Speaking at the Croatian Financial Services Supervisory Agency (Hanfa) Conference, Hielkema noted that, currently, over 18.5 million seniors across the EU face the risk of poverty or social exclusion.

Furthermore, due to past inequalities, women’s pensions are nearly 30 per cent lower than those of men, placing them at a 35 per cent higher risk of poverty.

She also pointed out that Europeans are aging and living longer, meaning that the old-age dependency ratio will rise drastically over the coming years.

Hielkema highlighted these statistics as a “serious wake-up call”, warning that "if we fail to address pension gaps now, we face a future pension crisis that will be much harder to manage than today’s challenges".

And whilst addressing a Croatian audience, she emphassied that this is an issue that impacts every EU member state.

“When we consider that we live on an ageing continent with the majority of citizens relying on state pensions for their future, it becomes clear that this gap is not just a national concern but a European one—one that carries a potential systemic risk,” she stated.

“This is precisely why addressing pension gaps has been a core focus for EIOPA in recent years. With the new commission now forming, we see a timely opportunity to pick up momentum and bring new wind into this important work.”

Hielkema argued that the industry must look at pensions in a holistic way, suggesting that getting the pension gap under control means finding a balanced approach to strengthening all three pillars.

In particular, she stressed the need for to increase the uptake of Pillar II and III schemes so that citizens have a diversified and stronger income at retirement, emphasising the need for greater awareness as part of this.

“That is, we must convey the urgency of saving for the long term, especially to younger generations. Many people do not prioritize retirement savings early in their careers, and by the time they recognize its importance, there’s often too little time left to build a sufficient pension,” she stated.

“But even more fundamentally, people need clarity about their future entitlements.

“EIOPA has long advocated for pension tracking systems.
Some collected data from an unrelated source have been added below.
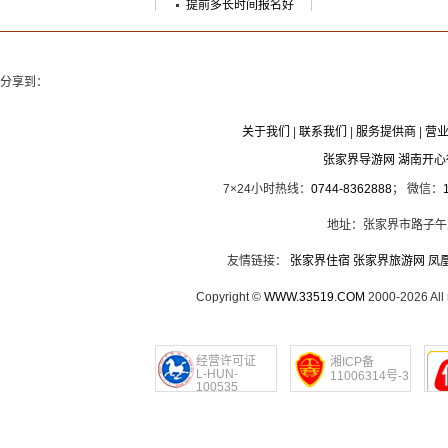
提前多长时间报名好
分享到：
关于我们
|
联系我们
|
服务提供商
|
营
张家界导游网 湖南开
7×24小时热线：
0744-8362888
； 微信：
地址：张家界市路子午
友情链接：
张家界住宿
张家界旅游网
凤
Copyright ©
WWW.33519.COM
2000-2026 Al
经营许可证
湘ICP备
L-HUN-
11006314号-3
100535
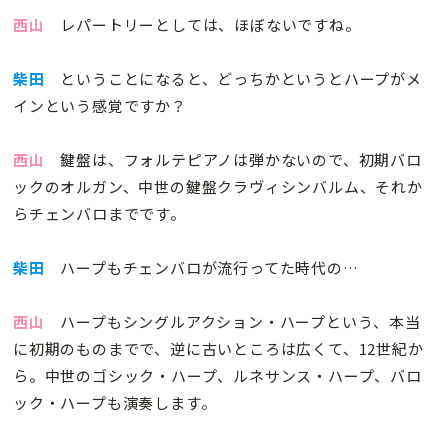
西山
レパートリーとしては、ほぼないですね。
柴田
ということになると、どっちかというとハープがメ
インという感覚ですか？
西山
鍵盤は、フォルテピアノは弾かないので、初期バロ
ックのオルガン、中世の鍵盤クラヴィシンバルム、それか
らチェンバロまでです。
柴田
ハープもチェンバロが流行ってた時代の…
西山
ハープもシングルアクション・ハープという、本当
に初期のものまでで、逆に古いところは広くて、12世紀か
ら。中世のゴシック・ハープ、ルネサンス・ハープ、バロ
ック・ハープも演奏します。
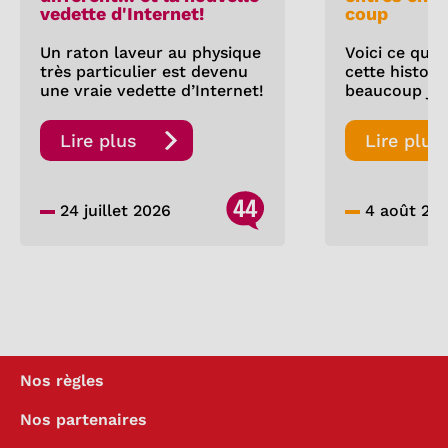
vedette d'Internet!
coup
Un raton laveur au physique
Voici ce que 
très particulier est devenu
cette histoire
une vraie vedette d’Internet!
beaucoup jas
Lire plus
Lire plus
44
24 juillet 2026
4 août 20
Nos règles
Nos partenaires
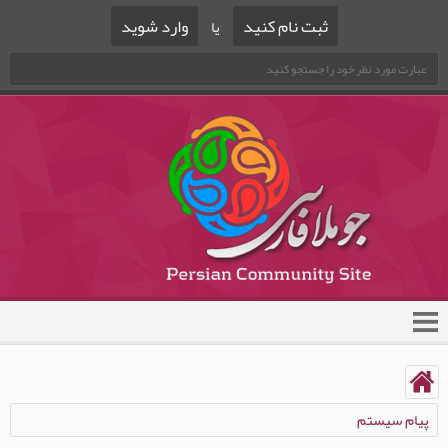
ثبت نام کنید
وارد شوید
یا
پیام سیستم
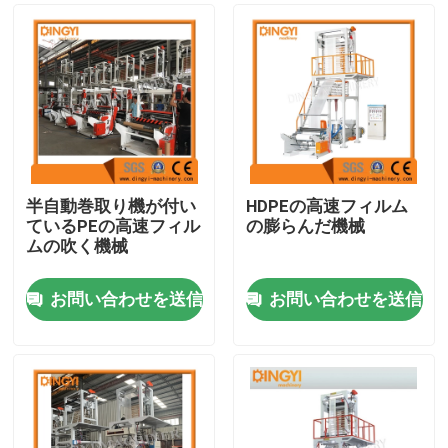
半自動巻取り機が付い
HDPEの高速フィルム
ているPEの高速フィル
の膨らんだ機械
ムの吹く機械
お問い合わせを送信
お問い合わせを送信
家
プロダクト
私達について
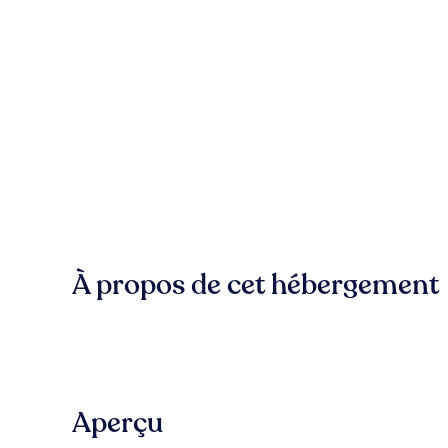
À propos de cet hébergement
Aperçu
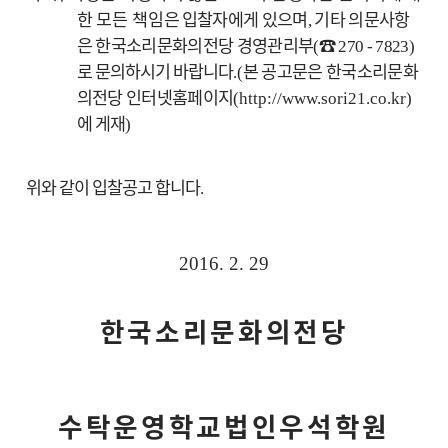
한 모든 책임
은
입찰자에게 있으며
기타 의문사항
,
은 한국소리문화의전당 경영관리부
☎
(
270 - 7823
)
로 문의하시기 바랍니다
본 공고문은 한국소리문화
.(
의전당 인터넷홈페이지
(http://www.sori21.co.kr)
에 게재
)
위와 같이 입찰공고 합니다
.
2016. 2. 29
한국소리문화의전당
수탁운영학교법인우석학원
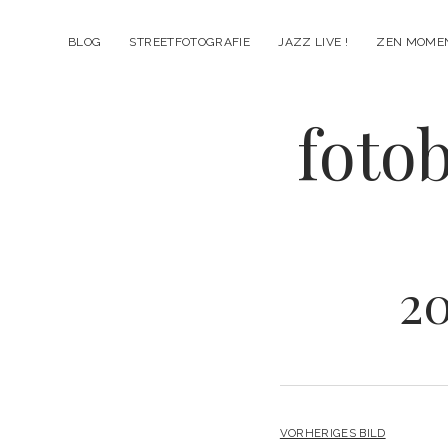
BLOG
STREETFOTOGRAFIE
JAZZ LIVE !
ZEN MOME
fotob
2
VORHERIGES BILD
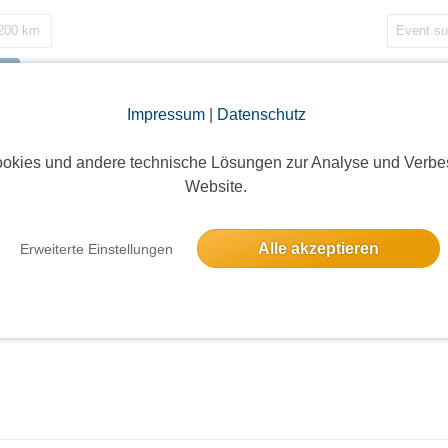
 200 km
Impressum
|
Datenschutz
okies und andere technische Lösungen zur Analyse und Verbe
Website.
Alle akzeptieren
Erweiterte Einstellungen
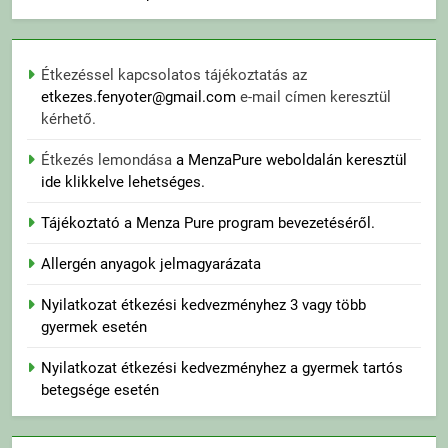
Étkezéssel kapcsolatos tájékoztatás az
etkezes.fenyoter@gmail.com
e-mail címen keresztül
kérhető.
Étkezés lemondása
a MenzaPure weboldalán keresztül
ide klikkelve lehetséges.
Tájékoztató a Menza Pure program bevezetéséről.
Allergén anyagok jelmagyarázata
Nyilatkozat étkezési kedvezményhez 3 vagy több
gyermek esetén
Nyilatkozat étkezési kedvezményhez a gyermek tartós
betegsége esetén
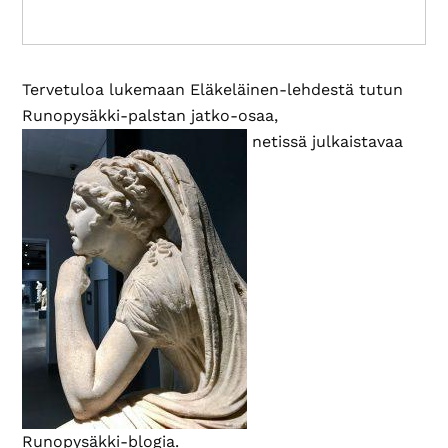
Tervetuloa lukemaan Eläkeläinen-lehdestä tutun
Runopysäkki-palstan jatko-osaa,
netissä julkaistavaa
Runopysäkki-blogia.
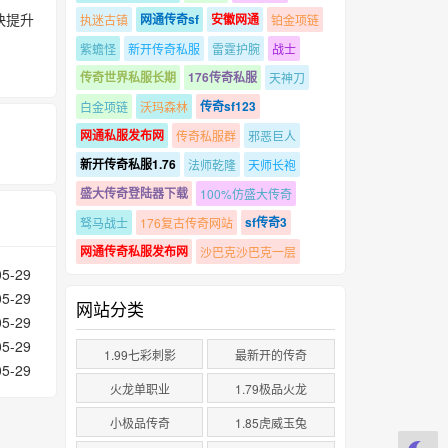
快提升
网通传奇sf
安徽网通
执迷古镇
铂金项链
紫蟾怪
新开传奇私服
雷霆护腕
战士
传奇世界私服长期
176传奇私服
天神刀
传奇sf123
白金项链
沃玛森林
网通私服发布网
传奇私服群
邪恶巨人
新开传奇私服1.76
法师乾隆
天师长袍
盛大传奇登陆器下载
100%仿盛大传奇
sf传奇3
驽马战士
176复古传奇网站
网通传奇私服发布网
沙巴克沙巴克一层
05-29
05-29
网站分类
05-29
05-29
1.99七彩刺影
最新开的传奇
05-29
火龙单职业
1.79极品火龙
小极品传奇
1.85虎威玉兔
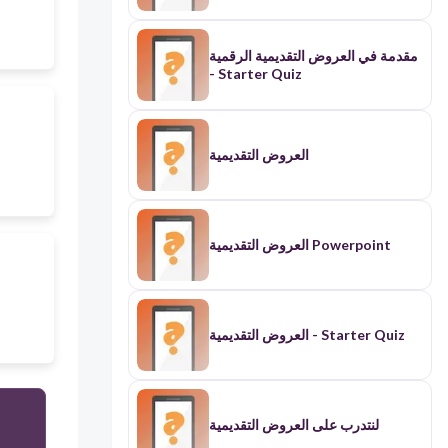
مقدمة في العروض التقديمية الرقمية
- Starter Quiz
العروض التقديمية
العروض التقديمية Powerpoint
العروض التقديمية - Starter Quiz
لنتدرب على العروض التقديمية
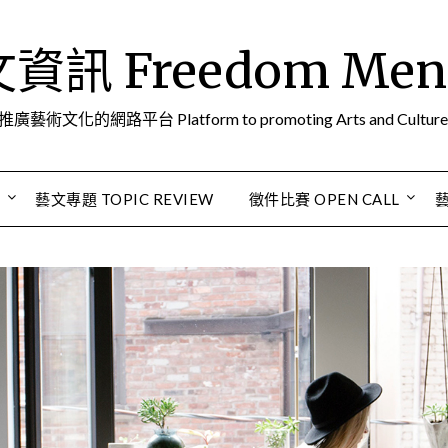
訊 Freedom Men A
推廣藝術文化的網路平台 Platform to promoting Arts and Culture
S
藝文專題 TOPIC REVIEW
徵件比賽 OPEN CALL
藝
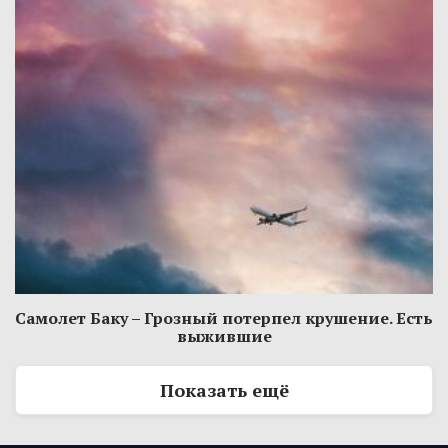
Самолет Баку – Грозный потерпел крушение. Есть
выжившие
Показать ещё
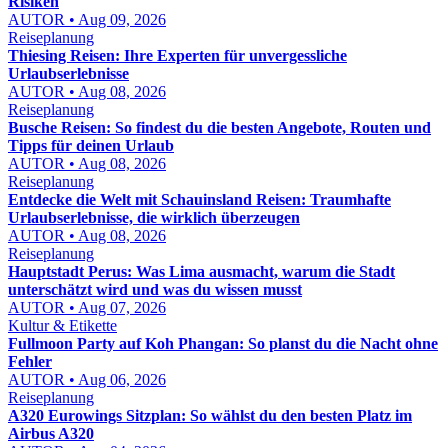
Risiken
AUTOR • Aug 09, 2026
Reiseplanung
Thiesing Reisen: Ihre Experten für unvergessliche
Urlaubserlebnisse
AUTOR • Aug 08, 2026
Reiseplanung
Busche Reisen: So findest du die besten Angebote, Routen und
Tipps für deinen Urlaub
AUTOR • Aug 08, 2026
Reiseplanung
Entdecke die Welt mit Schauinsland Reisen: Traumhafte
Urlaubserlebnisse, die wirklich überzeugen
AUTOR • Aug 08, 2026
Reiseplanung
Hauptstadt Perus: Was Lima ausmacht, warum die Stadt
unterschätzt wird und was du wissen musst
AUTOR • Aug 07, 2026
Kultur & Etikette
Fullmoon Party auf Koh Phangan: So planst du die Nacht ohne
Fehler
AUTOR • Aug 06, 2026
Reiseplanung
A320 Eurowings Sitzplan: So wählst du den besten Platz im
Airbus A320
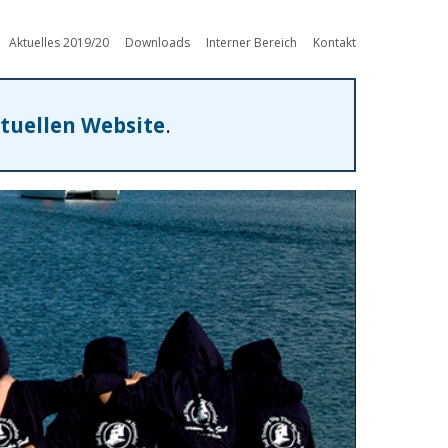
Aktuelles 2019/20
Downloads
Interner Bereich
Kontakt
tuellen Website
.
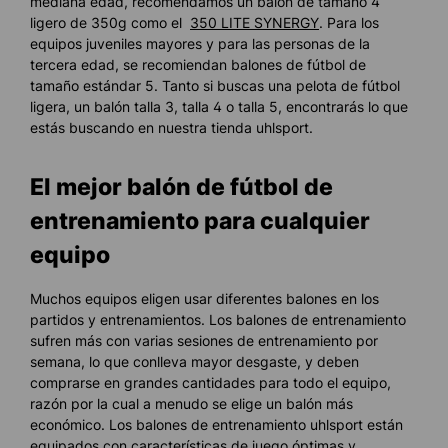
mediana edad, recomendamos un balón de tamaño 4
ligero de 350g como el
350 LITE SYNERGY
. Para los
equipos juveniles mayores y para las personas de la
tercera edad, se recomiendan balones de fútbol de
tamaño estándar 5. Tanto si buscas una pelota de fútbol
ligera, un balón talla 3, talla 4 o talla 5, encontrarás lo que
estás buscando en nuestra tienda uhlsport.
El mejor balón de fútbol de
entrenamiento para cualquier
equipo
Muchos equipos eligen usar diferentes balones en los
partidos y entrenamientos. Los balones de entrenamiento
sufren más con varias sesiones de entrenamiento por
semana, lo que conlleva mayor desgaste, y deben
comprarse en grandes cantidades para todo el equipo,
razón por la cual a menudo se elige un balón más
económico. Los balones de entrenamiento uhlsport están
equipados con características de juego óptimas y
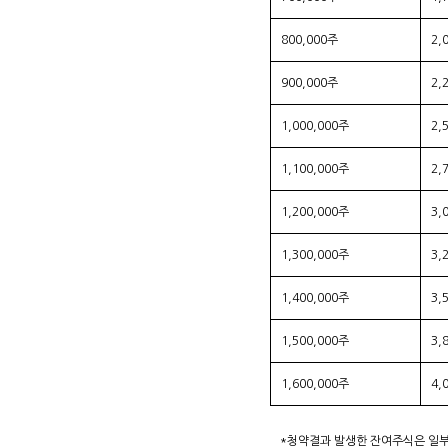
800,000주
2,
900,000주
2,
1,000,000주
2,
1,100,000주
2,
1,200,000주
3,
1,300,000주
3,
1,400,000주
3,
1,500,000주
3,
1,600,000주
4,
*청약결과 발생한 잔여주식은 일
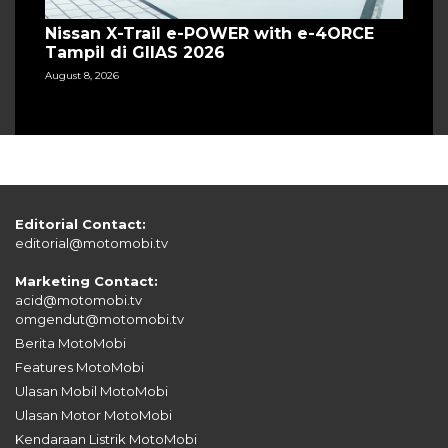
Nissan X-Trail e-POWER with e-4ORCE
Tampil di GIIAS 2026
August 8, 2026
Editorial Contact:
editorial@motomobi.tv
Marketing Contact:
acid@motomobi.tv
omgendut@motomobi.tv
Berita MotoMobi
Features MotoMobi
Ulasan Mobil MotoMobi
Ulasan Motor MotoMobi
Kendaraan Listrik MotoMobi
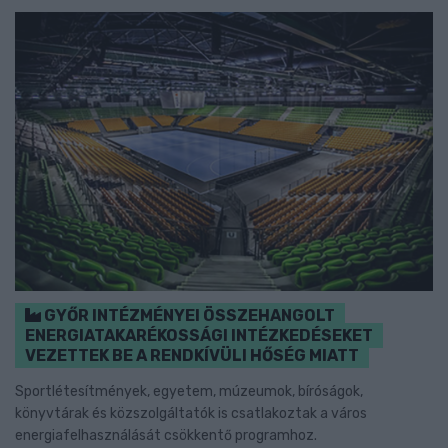
GYŐR INTÉZMÉNYEI ÖSSZEHANGOLT
ENERGIATAKARÉKOSSÁGI INTÉZKEDÉSEKET
VEZETTEK BE A RENDKÍVÜLI HŐSÉG MIATT
Sportlétesítmények, egyetem, múzeumok, bíróságok,
könyvtárak és közszolgáltatók is csatlakoztak a város
energiafelhasználását csökkentő programhoz.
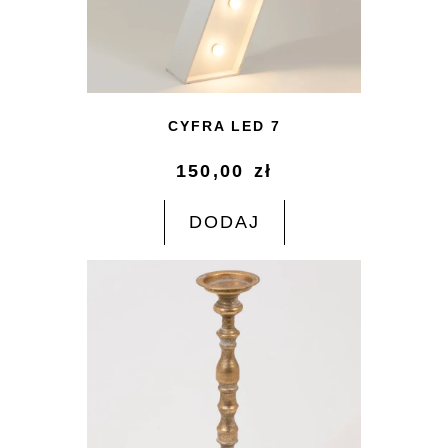
CYFRA LED 7
150,00
zł
DODAJ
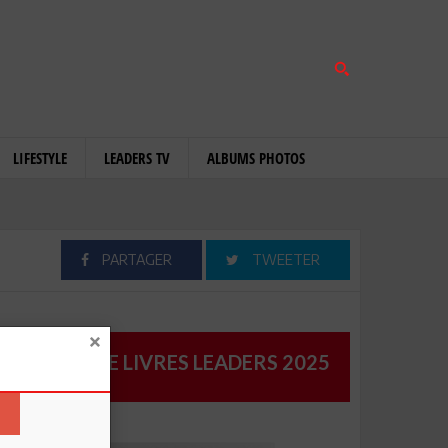
LIFESTYLE
LEADERS TV
ALBUMS PHOTOS
PARTAGER
TWEETER
CATALOGUE LIVRES LEADERS 2025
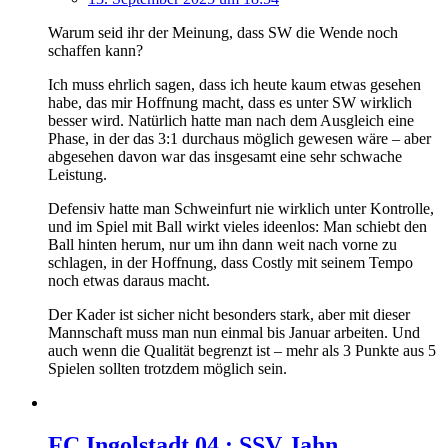
Warum seid ihr der Meinung, dass SW die Wende noch
schaffen kann?
Ich muss ehrlich sagen, dass ich heute kaum etwas gesehen
habe, das mir Hoffnung macht, dass es unter SW wirklich
besser wird. Natürlich hatte man nach dem Ausgleich eine
Phase, in der das 3:1 durchaus möglich gewesen wäre – aber
abgesehen davon war das insgesamt eine sehr schwache
Leistung.
Defensiv hatte man Schweinfurt nie wirklich unter Kontrolle,
und im Spiel mit Ball wirkt vieles ideenlos: Man schiebt den
Ball hinten herum, nur um ihn dann weit nach vorne zu
schlagen, in der Hoffnung, dass Costly mit seinem Tempo
noch etwas daraus macht.
Der Kader ist sicher nicht besonders stark, aber mit dieser
Mannschaft muss man nun einmal bis Januar arbeiten. Und
auch wenn die Qualität begrenzt ist – mehr als 3 Punkte aus 5
Spielen sollten trotzdem möglich sein.
FC Ingolstadt 04 : SSV Jahn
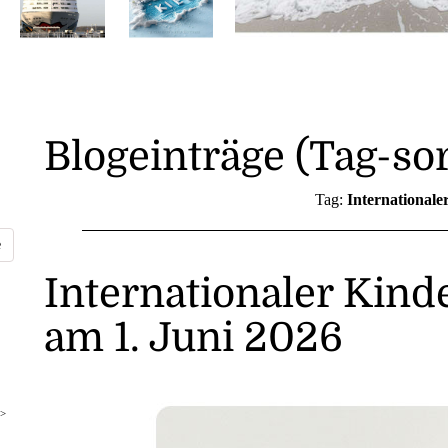
Blogeinträge (Tag-sor
Tag:
Internationale
Internationaler Kind
am 1. Juni 2026
>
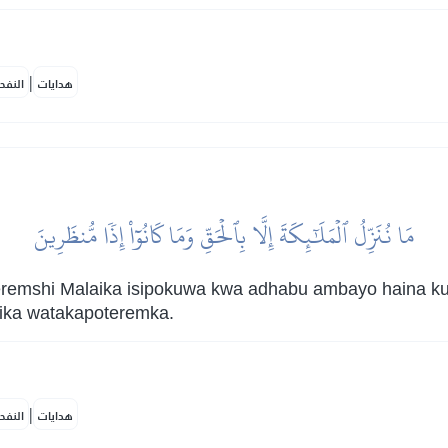
|
هدايات
النفح
مَا نُنَزِّلُ ٱلۡمَلَٰٓئِكَةَ إِلَّا بِٱلۡحَقِّ وَمَا كَانُوٓاْ إِذٗا مُّنظَرِينَ
teremshi Malaika isipokuwa kwa adhabu ambayo haina 
ika watakapoteremka.
|
هدايات
النفح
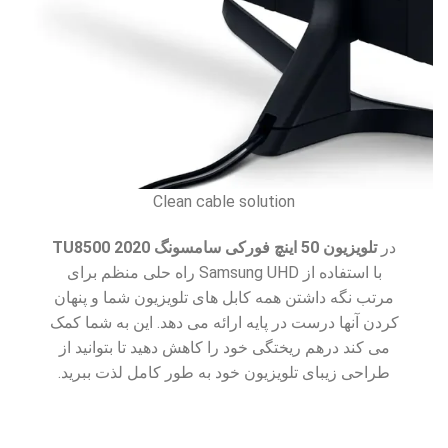
Clean cable solution
در
تلویزیون 50 اینچ
فورکی
سامسونگ TU8500 2020
با استفاده از Samsung UHD راه حلی منظم برای
مرتب نگه داشتن همه کابل های تلویزیون شما و پنهان
کردن آنها درست در پایه ارائه می دهد. این به شما کمک
می کند درهم ریختگی خود را کاهش دهید تا بتوانید از
طراحی زیبای تلویزیون خود به طور کامل لذت ببرید.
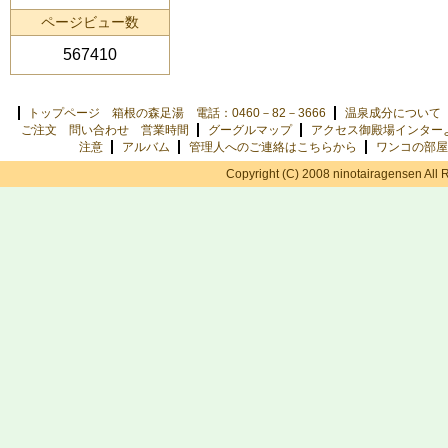
ページビュー数
567410
トップページ 箱根の森足湯 電話：0460－82－3666
温泉成分について
ご注文 問い合わせ 営業時間
グーグルマップ
アクセス御殿場インター
注意
アルバム
管理人へのご連絡はこちらから
ワンコの部屋
Copyright (C) 2008 ninotairagensen All 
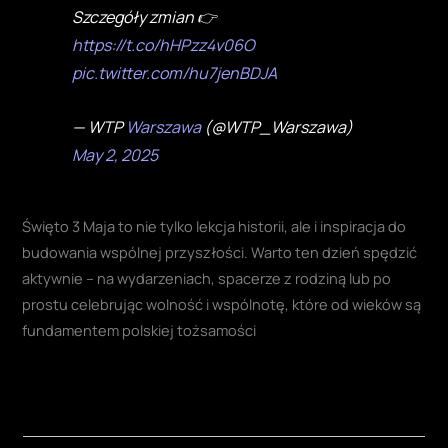
Szczegóły zmian 👉
https://t.co/hHPzz4v06O
pic.twitter.com/hu7jenBDJA
— WTP
Warszawa
(@WTP_Warszawa)
May 2, 2025
Święto 3 Maja to nie tylko lekcja historii, ale i inspiracja do
budowania wspólnej przyszłości. Warto ten dzień spędzić
aktywnie – na wydarzeniach, spacerze z rodziną lub po
prostu celebrując wolność i wspólnotę, które od wieków są
fundamentem polskiej tożsamości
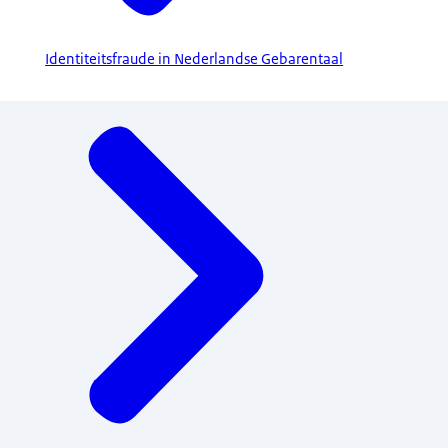
Identiteitsfraude in Nederlandse Gebarentaal
Menu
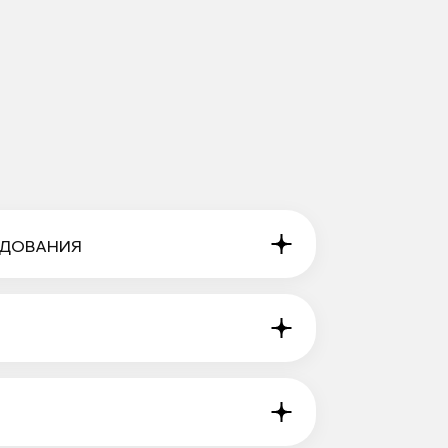
ЕДОВАНИЯ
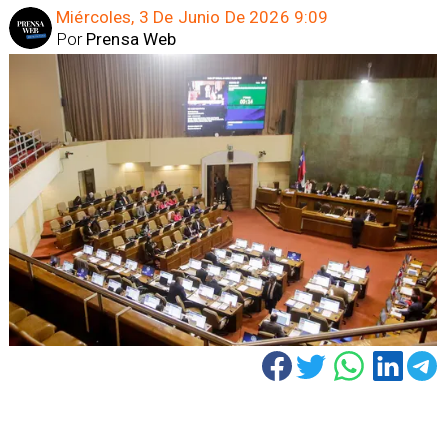
Miércoles, 3 De Junio De 2026 9:09
Por
Prensa Web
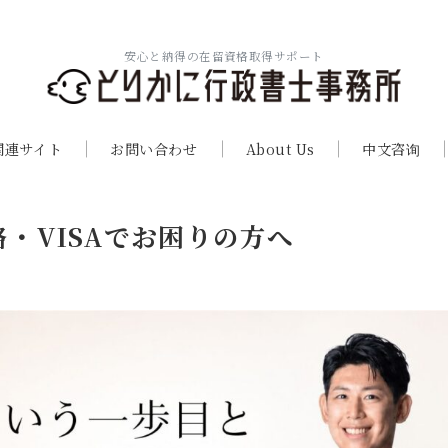
安心と納得の在留資格取得サポート
関連サイト
お問い合わせ
About Us
中文咨询
・VISAでお困りの方へ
With tools that show real entitlements, citizens can make more informed spending and saving choices, and it could positively influence their financial behaviour.”

Hielkema also argued that it is not only European citizens that need a clear overview, stating that policymakers too need a clearer picture of the full, multi-pillar pension systems at the national level.

“While some member states already have these tools, they are needed more widely to better inform decisions on additional measures to reduce pension gaps,” she continued.

“EIOPA has long advocated for the development of both pension tracking systems and comprehensive dashboards for each member state to display all existing pension schemes across all three pillars.

"We expect renewed attention to this topic once the new commission is in place and will continue to convey the message on the importance of these tools in first capturing and adequately addressing protection gaps.”

However, she argued that while pension tracking systems are one solution, there is room to do more.

“With the shift from defined benefit to defined contribution schemes, citizens are increasingly responsible for managing the risks and costs of retirement planning and investment performance,” she stated

“That’s why our advice to the commission was for IORPs to perform long-term risk assessments focused on members and beneficiaries in defined contribution (DC) schemes. This approach will help address their specific needs more effectively.”

However, Hielkema argued that the shift from defined benefit to defined contribution schemes requires not just a focus on the design of the accumulation phase but also on the payout phase.

Given this, she confirmed that, next year, EIOPA will start working on a blueprint for the design of DC pensions, including the payout phase, drawing on existing best practices to develop a blueprint to assist member states in developing their own DC pension systems.

A shift in mindset is also needed, according to Hielkema, who noted that the prevalent trends in Europe is to save, but not to invest.

“The savings are there. The potential for increased direct retail participation in capital markets is there. What we are lacking is an investment culture,” she stated.

“Encouraging a shift in behaviour towards private pension products requires better incentives. Consumers must see the value in investing differently.

“And a precondition for this is consumer trust, which we must continue to build.

“And this means ensuring that products offer value for money, that there is independent advice in the interest of the consumer, and that consumers are protected, particularly when purchasing across borders.”